An addition was built at the corner of Carroll and Elizabeth in 1910. The grain elevator was built in 1927, and was designed by M. A. Lang. In 1927, Eckhart purchased an adjoining property on Elizabeth Street, to build an addition to their plant. The property had been the site of the Puritan Mills feed plant, which burned down the previous year. New grain silos were built by Bulley & Andrews in 1948.

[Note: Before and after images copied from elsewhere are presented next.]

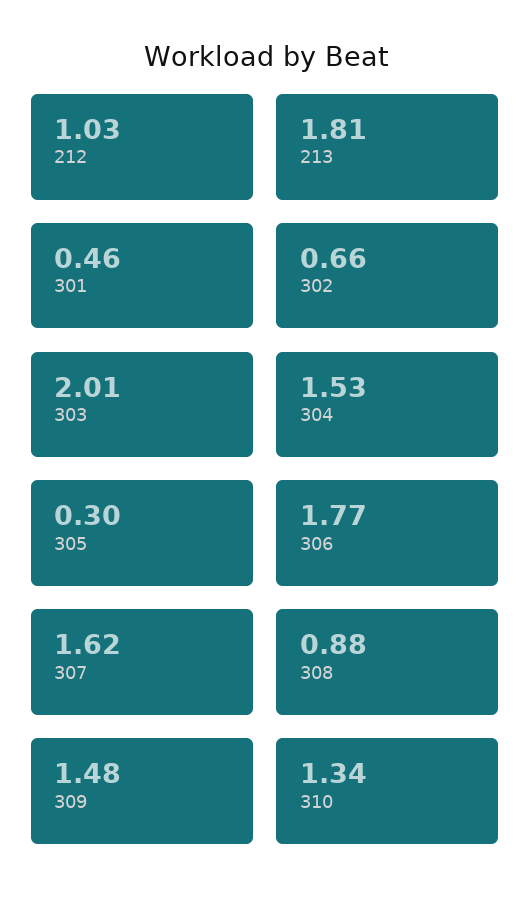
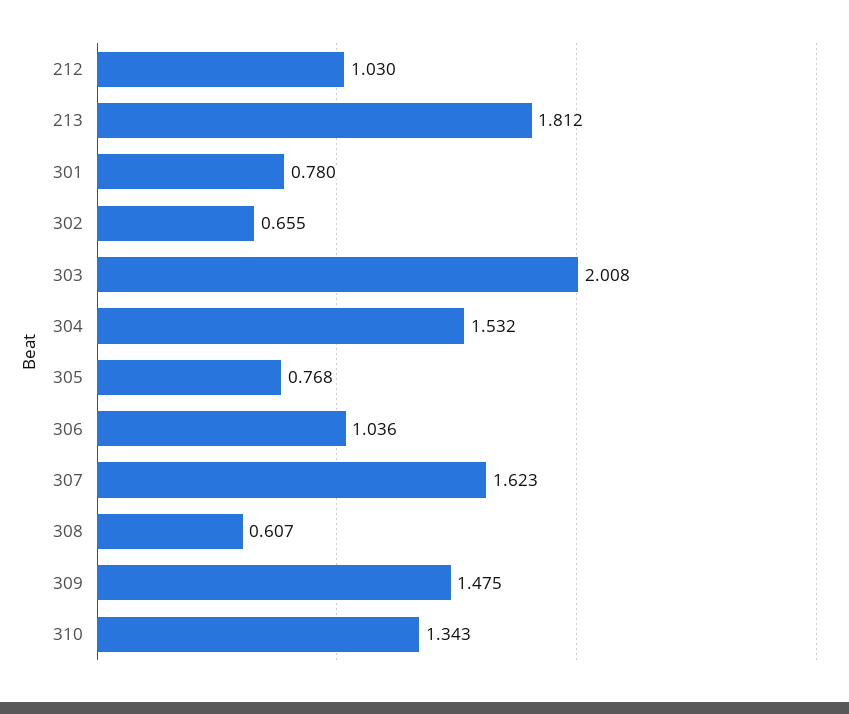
  {
    "212": 1.03,
    "213": 1.812,
-   "301": 0.46,
+   "301": 0.78,
    "302": 0.655,
    "303": 2.008,
    "304": 1.532,
-   "305": 0.3,
+   "305": 0.768,
-   "306": 1.77,
+   "306": 1.036,
    "307": 1.623,
-   "308": 0.88,
+   "308": 0.607,
    "309": 1.475,
    "310": 1.343
  }

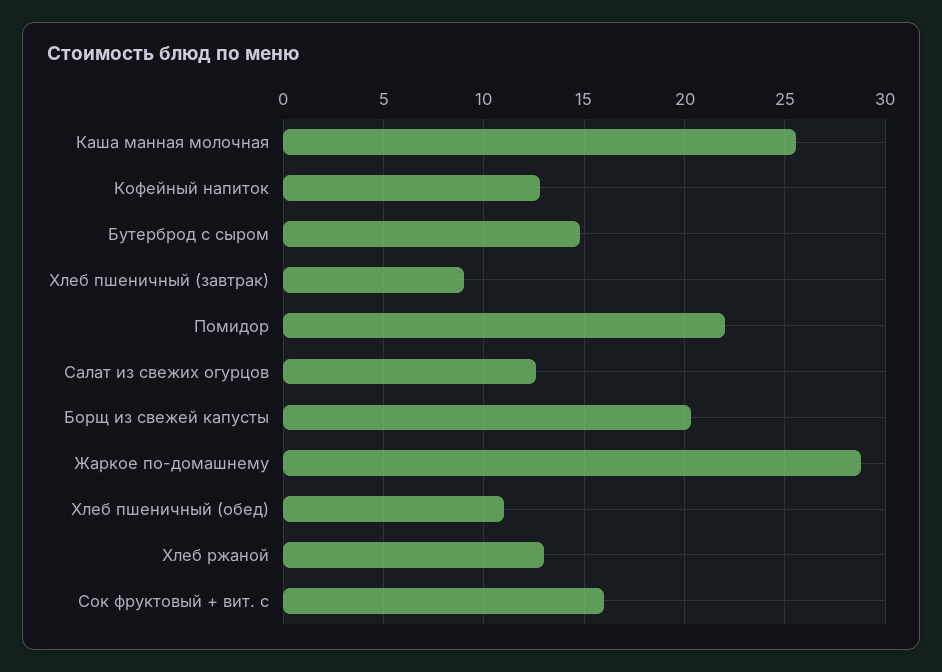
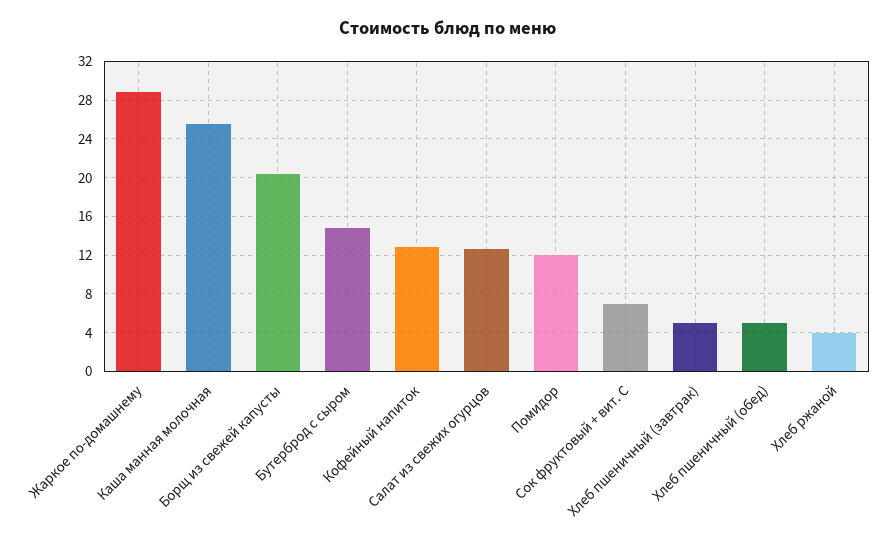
  {
    "Каша манная молочная": 25.5,
    "Кофейный напиток": 13,
    "Бутерброд с сыром": 15,
-   "Хлеб пшеничный (завтрак)": 9,
+   "Хлеб пшеничный (завтрак)": 5,
-   "Помидор": 22,
+   "Помидор": 12,
    "Салат из свежих огурцов": 12.5,
    "Борщ из свежей капусты": 20.5,
    "Жаркое по-домашнему": 29,
-   "Хлеб пшеничный (обед)": 11,
+   "Хлеб пшеничный (обед)": 5,
-   "Хлеб ржаной": 13,
+   "Хлеб ржаной": 4,
-   "Сок фруктовый + вит. с": 16
+   "Сок фруктовый + вит. с": 7
  }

In 1964, Dixie Portland Flour Mills purchased Eckhart Milling Company. In 1990, Archer Daniels Midland purchased the plant for $14 million. In 2017, Archer Daniels Midland announced that it intended to build a new plant in Mendota, Illinois and close their plant in Chicago. In 2018, the plant was sold to Sterling Bay for approximately $25 million. Sterling Bay began demolishing the mill on February 11, 2021. Initial reports stated that Sterling Bay planned to build a Metra station on the site. In February 2021, Preservation Chicago listed the complex as one of Chicago's most endangered buildings.

===Fires===
On March 26, 1912, a suction fan overheated and ignited waste in a wheat cleaning room, starting a fire. The fire was contained to the northern half of the four-story building, due to a worker closing a fireproof door. After the firefighters left, a dust explosion caused a partial structural collapse, killing one worker.

On March 18, 1970, an explosion occurred in a storage room on the sixth floor, killing one worker and injuring three, and causing the collapse of the top two floors of the northern edge of the building. Many of the bricks fell onto a freight car parked on tracks to the north of the building. Damage was estimated at $50,000.